No offense to the larger-scale narratives of a Final Fantasy or a Phantasy Star, of course. But Ys is often, to borrow a modern phrase, a game about a little guy running around, and friends, we love a game about a little guy running around. This was maybe never more true than in Ys Books I & II, which may seem dated on the surface, just from reading about how they play. But I promise you, they’re as fun now as they ever were, if only you let yourself experience what they have to offer.

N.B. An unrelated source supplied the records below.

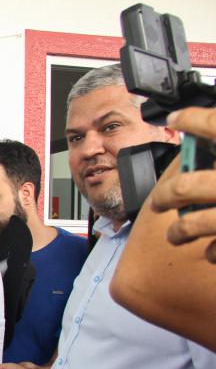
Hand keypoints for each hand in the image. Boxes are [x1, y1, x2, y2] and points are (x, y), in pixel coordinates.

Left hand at [149, 108, 215, 261]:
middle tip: (158, 202)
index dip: (193, 120)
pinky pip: (215, 248)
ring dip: (179, 230)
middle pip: (184, 188)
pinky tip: (208, 249)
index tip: (175, 118)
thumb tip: (206, 135)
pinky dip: (210, 250)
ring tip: (177, 233)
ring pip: (191, 224)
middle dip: (165, 197)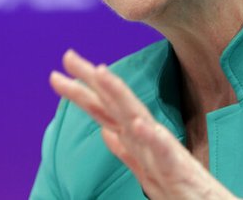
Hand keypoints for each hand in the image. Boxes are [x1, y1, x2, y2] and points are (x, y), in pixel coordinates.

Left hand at [50, 50, 236, 199]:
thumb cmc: (183, 191)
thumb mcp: (147, 170)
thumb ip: (126, 151)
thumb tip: (105, 132)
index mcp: (138, 142)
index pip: (105, 112)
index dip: (82, 92)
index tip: (58, 73)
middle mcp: (149, 141)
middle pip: (116, 106)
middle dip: (93, 80)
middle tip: (68, 56)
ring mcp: (164, 154)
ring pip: (139, 119)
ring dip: (119, 95)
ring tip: (99, 73)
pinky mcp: (181, 173)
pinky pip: (165, 154)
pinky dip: (152, 138)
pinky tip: (138, 125)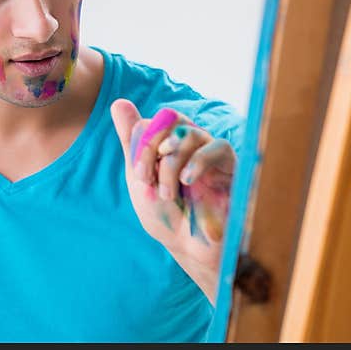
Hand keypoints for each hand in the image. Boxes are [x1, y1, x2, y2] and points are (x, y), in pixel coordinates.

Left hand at [110, 99, 235, 302]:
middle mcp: (191, 143)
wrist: (189, 247)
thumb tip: (118, 102)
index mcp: (169, 143)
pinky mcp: (231, 166)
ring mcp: (211, 152)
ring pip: (189, 133)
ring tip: (169, 193)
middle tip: (148, 178)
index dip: (143, 144)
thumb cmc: (166, 215)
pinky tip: (187, 182)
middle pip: (171, 118)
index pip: (154, 121)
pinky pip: (218, 147)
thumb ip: (132, 141)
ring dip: (171, 165)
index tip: (140, 175)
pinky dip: (197, 162)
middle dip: (153, 147)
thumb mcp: (141, 177)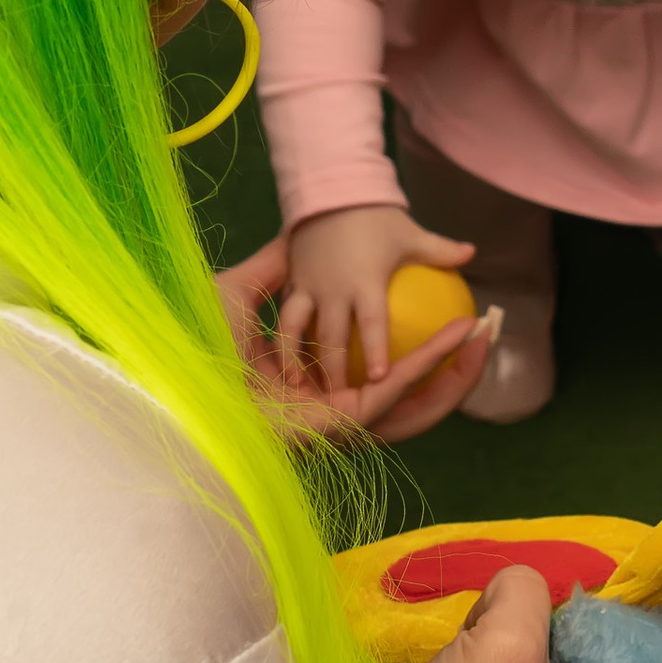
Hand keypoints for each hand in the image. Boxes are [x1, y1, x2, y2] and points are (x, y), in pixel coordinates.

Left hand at [217, 236, 488, 438]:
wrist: (178, 371)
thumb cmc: (194, 340)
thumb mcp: (242, 292)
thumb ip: (279, 268)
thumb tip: (296, 235)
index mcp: (309, 386)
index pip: (374, 374)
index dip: (413, 351)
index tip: (443, 316)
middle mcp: (328, 409)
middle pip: (407, 395)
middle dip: (452, 370)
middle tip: (483, 331)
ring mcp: (338, 424)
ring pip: (414, 402)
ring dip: (455, 371)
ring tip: (483, 336)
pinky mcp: (342, 427)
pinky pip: (397, 394)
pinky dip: (431, 365)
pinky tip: (456, 338)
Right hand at [274, 202, 482, 401]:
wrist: (328, 188)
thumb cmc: (374, 215)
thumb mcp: (408, 233)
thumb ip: (439, 250)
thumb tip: (471, 253)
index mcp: (365, 282)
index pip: (371, 323)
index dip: (376, 351)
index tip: (382, 378)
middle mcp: (333, 289)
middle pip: (331, 337)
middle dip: (333, 371)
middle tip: (338, 398)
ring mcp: (307, 286)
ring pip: (297, 328)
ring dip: (296, 357)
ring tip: (297, 384)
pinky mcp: (291, 280)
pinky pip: (283, 313)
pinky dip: (282, 335)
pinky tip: (281, 357)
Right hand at [406, 564, 624, 662]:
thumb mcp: (505, 642)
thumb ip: (527, 591)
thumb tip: (520, 588)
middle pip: (612, 633)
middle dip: (580, 603)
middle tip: (551, 589)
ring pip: (562, 640)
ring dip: (526, 620)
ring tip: (485, 626)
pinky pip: (526, 657)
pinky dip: (501, 640)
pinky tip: (472, 641)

Ys Books I & II are available on the Turbografx-16 Mini — which, again, absolutely worth buying — but that’s not the only place. You can also play an updated version of the duo on Windows, or the Nintendo DS, or the Playstation Portable (though, given some of the reception to the collision detection on the DS edition, maybe you should avoid that particular enhanced port). If you somehow do not have access to any of those platforms, Android and iOS are also options, as those platforms received separate releases for Ys I and II. It’s not quite as hard to find as it used to be, which means folks like myself have run out of excuses for not having played it. I’ve solved that particular problem for myself, at least. You should, too.